A diff is a intermediate operation that will perform a diff between:
The output is the diff data uri report.
The diff may be performed:
The diff operation is also available via the tabul data diff command
| Argument | Default | Description |
|---|---|---|
| data-origin | record | The origin of the data to diff |
| driver-columns | The columns name that drive the diff (Should be set to the unique columns normally). Default to the record id (ie row id, line id) for a data comparison the column name for a data structure comparison |
|
| equality-type | loss | define the equality strictness. Possible values: loss, strict |
| fail | true | If true, the operation fails if the diff shows a change |
| max-change-count | 100 | The maximum number of change allowed before failing |
| report-type | summary | The type of report |
| report-data-uri | See report-data-uri | a template data uri where the diff report should be stored |
| report-density | dense | If sparse, show only the changes in a unified report (known as context in textual data diff) |
| report-diff-columns | status | List of diff columns added to the unified report |
| report-diff-column-prefix | diff_ | A prefix added the diff columns |
| terminal-colors | true if detected | color the output in the terminal |
| target-data-uri | a template data uri that will define and select the target resource to compare (if not set, the comparison is done against an empty set) | |
| target-data-def | The data attributes defined in a data definition format |
The template data uri may be not given as argument. If this is the case, the comparison will except an empty resource.
diff-data-uri is a template data uri that defines the data uri of the accumulator diff report
By default, the diff result is stored in memory.
diff_${input_logical_name}_${target_logical_name}@memory
Note:
If you plan to make a diff on millions of records that may saturate the memory, you should select another connection.
The report-type argument defines the report generated:
| Name | Grain | Accumulator | A record is |
|---|---|---|---|
| summary | resource | No | Yes/No equality report with diff stats |
| unified | record | Yes | input and target record |
An accumulator report is a report that will accumulate the changes. You can set their location with the Diff Data Uri
The data-origin defines the origin of the data to compare.
| Name | Description |
|---|---|
| record (default) | the records of the data resource |
| structure | the structure (column definitions) of the data resource |
| attributes | the scalar data attributes of the data resource |
The driver columns are the columns that drives the comparison process.

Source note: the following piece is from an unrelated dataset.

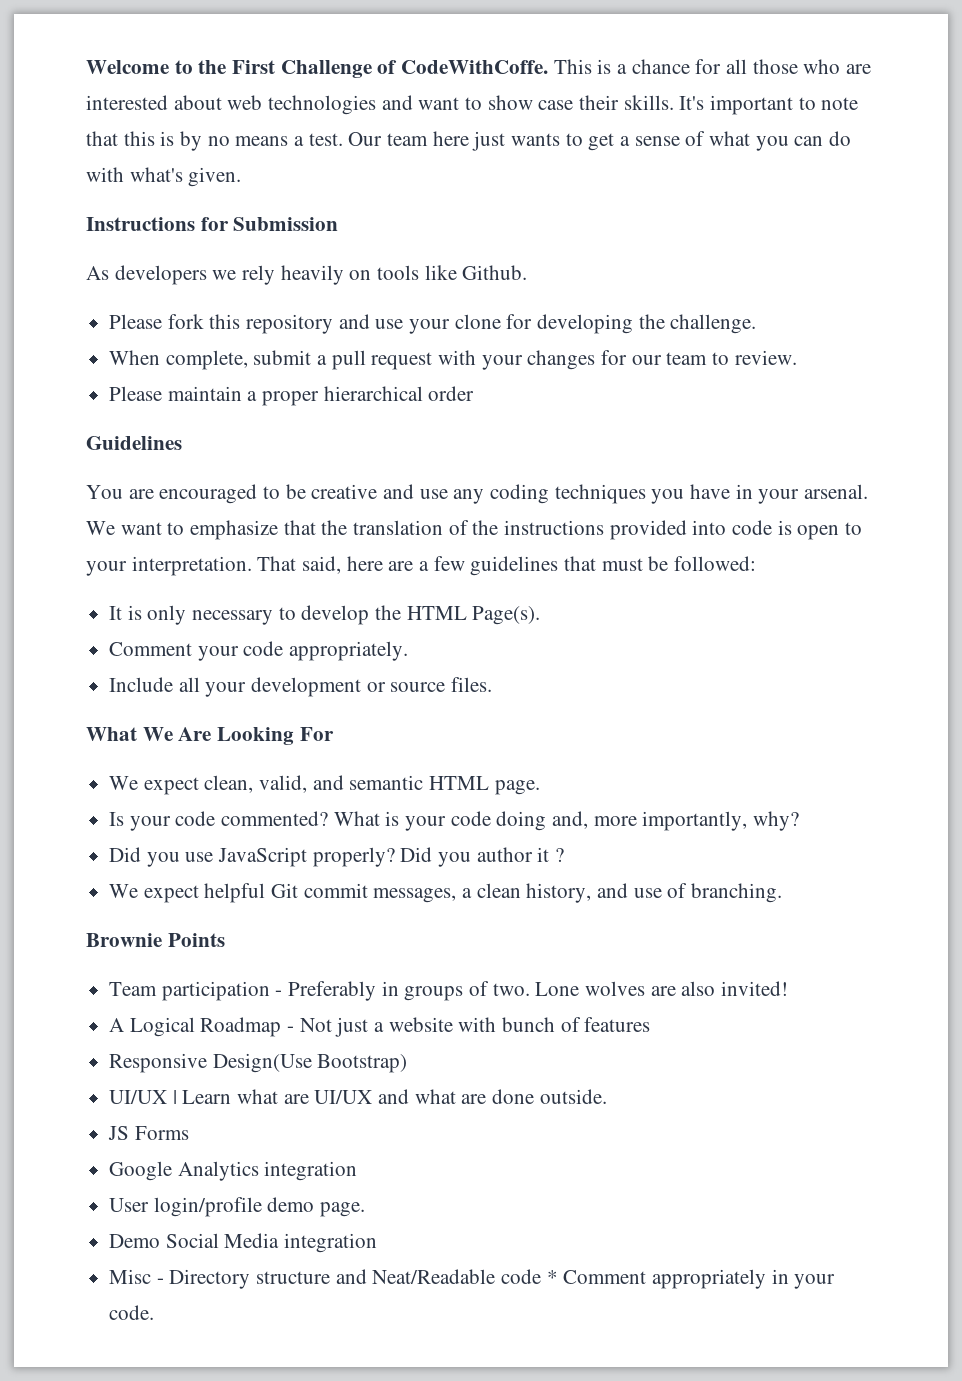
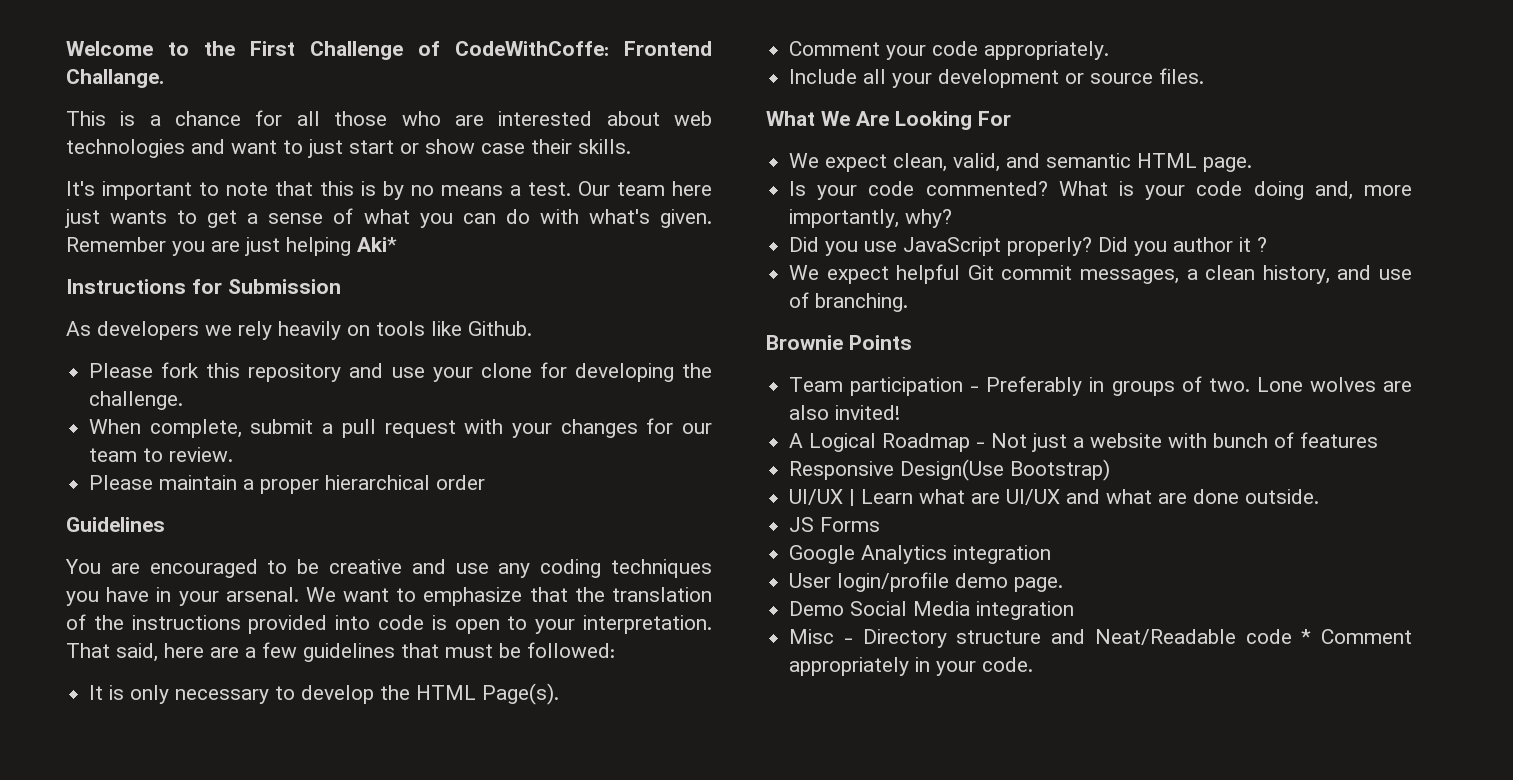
[401,60,549,74] CodeWithCoffe. -> [455,41,712,56] [66,69,164,88] CodeWithCoffe: Frontend Challange. //
(483, 103) none -> [308,139,419,158] just start or
(674, 102) none -> (631, 146) //
(242, 177) none -> [66,237,397,256] Remember you are just helping Aki*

For instance, if you compare two resources that have an unique id column,
By default, the driver columns are:
Note: the equality on driver columns is always loose.
Why? If this not the case, the diff would report a added and deleted record change because the record identifier would not match and it will be difficult to spot it. With a loose equality,
The equality-type defines the strictness of the equality about the data type
Note: in a strict equality, if the data type of the driver column are not the same, the string version is used to determine the order of the diff.
If true, the following terminal colors escape sequences are applied:
An unified report has the following structure (columns):
The status column gives a short description of the change.
The format is:
(+|-)n (n)
where:
An empty status means no change.
Example:
value modification without driver_columns,
status color
------ -----
+1 (2) blue
-1 (2) red
where:
With the report-diff-columns, you can add any of the following columns:
| Name | Description |
|---|---|
| change_id | change identifier The third change would have the number 3) The last number on the report would show the total number of change found. |
| colors | A color definition for the print operation |
| id | a report sequence identifier to locate the report records |
| origin | the origin of the record * Source means that the record comes from the source * Target means that record comes from the target * Blank means that the record is the same in the source and in the target |
| origin_id | the record id of the input or target origin (row id, line id, …) |
| status | The type of change |
With the report-diff-column-prefix, you can change the prefix added to the name.
A summary report is a report with one line that contains the following columns:
| Name | Type | Description |
|---|---|---|
| from | varchar | the input data uri (also known as the original, source or left resource) |
| to | varchar | the target data uri (also known as the new, target or right resource) |
| equals | boolean | the equality result (yes/no) |
| record_count | long | the number of record compared |
| change_count | long | the number of record changed A record deletion, addition or update count towards 1 change |
In case of multiple input/target, you can aggregate the summary report with the concat operation.